Search code examples
kotlinkotlin-coroutinesarrow-kt

How can you paralellize the processing of File InputStreams in Kotlin / Arrow?


I am processing large Files, having a list of them:

val originalFiles: List<File>

I need to read the InputStream of each file, process it, and write it to another processedFile. For the sake of simplicity let's assume I just read the original InputStream and write it to the destination file output stream.

I would like to process the originalFiles in parallel.

The first straigtforward way would be to use parallelStream()

override suspend fun processFiles(workdir: File): Either<Throwable, Unit> = either {
    
    val originalFiles = ...

    originalFiles.parallelStream().forEach {
        val destination = File("${workdir.absolutePath}/${it.name}-processed.txt")
        logger.info("Starting merge {}", destination)
        FileOutputStream(destination).use { faos ->
            IOUtils.copy(it.inputStream(), faos)
        }
        logger.info("Finished processing {}", destination)            
    }
}

However, given that I'm working with coroutines and Arrow, I get a compile warning Possibly blocking call in non-blocking context could lead to thread starvation.

  • Is there a proper (non-blocking) way to work with Input/OutputStreams with coroutines/suspend functions?
  • Is there a better way to paralellize the List processing with coroutines/Arrow?

Solution

  • Your best best would be to use parTraverse (going to be renamed to parMap in 2.x.x). This function comes from Arrow Fx Coroutines, there is also Flow#parMap and Flow#parMapUnordered that you can use instead.

    You also need to make sure that FileOutputStream is closed correctly, and in face of cancellation, and I would recommend using Resource for that.

    The Possibly blocking call in non-blocking context could lead to thread starvation warning will disappear by invoking it on the correct Dispatchers.IO.

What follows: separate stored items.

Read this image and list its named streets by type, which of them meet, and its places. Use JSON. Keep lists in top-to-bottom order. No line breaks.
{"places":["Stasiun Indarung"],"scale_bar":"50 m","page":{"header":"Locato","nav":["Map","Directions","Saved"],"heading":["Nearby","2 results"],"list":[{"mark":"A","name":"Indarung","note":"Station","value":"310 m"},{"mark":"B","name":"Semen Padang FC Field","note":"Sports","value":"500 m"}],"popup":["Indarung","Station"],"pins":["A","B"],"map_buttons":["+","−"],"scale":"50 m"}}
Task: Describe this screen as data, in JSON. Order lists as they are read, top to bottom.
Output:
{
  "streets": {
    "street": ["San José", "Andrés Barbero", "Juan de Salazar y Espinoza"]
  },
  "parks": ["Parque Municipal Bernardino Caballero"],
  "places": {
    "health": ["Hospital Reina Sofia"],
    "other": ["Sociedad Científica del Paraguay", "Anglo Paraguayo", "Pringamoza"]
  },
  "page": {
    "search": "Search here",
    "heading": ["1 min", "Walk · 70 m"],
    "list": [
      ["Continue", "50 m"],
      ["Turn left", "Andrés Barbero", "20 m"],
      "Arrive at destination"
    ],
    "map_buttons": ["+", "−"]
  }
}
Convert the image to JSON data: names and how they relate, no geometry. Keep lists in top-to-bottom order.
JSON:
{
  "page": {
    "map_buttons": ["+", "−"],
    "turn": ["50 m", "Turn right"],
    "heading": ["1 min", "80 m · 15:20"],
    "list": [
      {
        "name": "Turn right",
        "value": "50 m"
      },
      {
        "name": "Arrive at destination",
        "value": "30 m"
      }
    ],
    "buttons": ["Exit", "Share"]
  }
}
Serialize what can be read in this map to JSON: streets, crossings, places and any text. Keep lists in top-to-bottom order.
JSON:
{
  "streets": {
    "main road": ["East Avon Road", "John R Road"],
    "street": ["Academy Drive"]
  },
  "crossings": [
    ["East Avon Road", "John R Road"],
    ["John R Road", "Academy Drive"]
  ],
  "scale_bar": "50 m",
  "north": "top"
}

    suspend fun processFiles(workdir: File): Unit {
      val originalFiles: List<File> = emptyList<File>()
      originalFiles.parTraverse(Dispatchers.IO) {
        val destination = File("${workdir.absolutePath}/${it.name}-processed.txt")
        logger.info("Starting merge {}", destination)
        FileOutputStream(destination).use { faos ->
          IOUtils.copy(it.inputStream(), faos)
        }
        logger.info("Finished processing {}", destination)
      }
    }
    

    So the summary the answers on your question:

    Is there a proper (non-blocking) way to work with Input/OutputStreams with coroutines/suspend functions?

    Execute them using suspend + Dispatchers.IO.

    Is there a better way to paralellize the List processing with coroutines/Arrow?

    Leverage parTraverse to parallelise the List transformations in Kotlin Coroutines. Optionally, parTraverseN if you want to also limit the amount of parallel processes.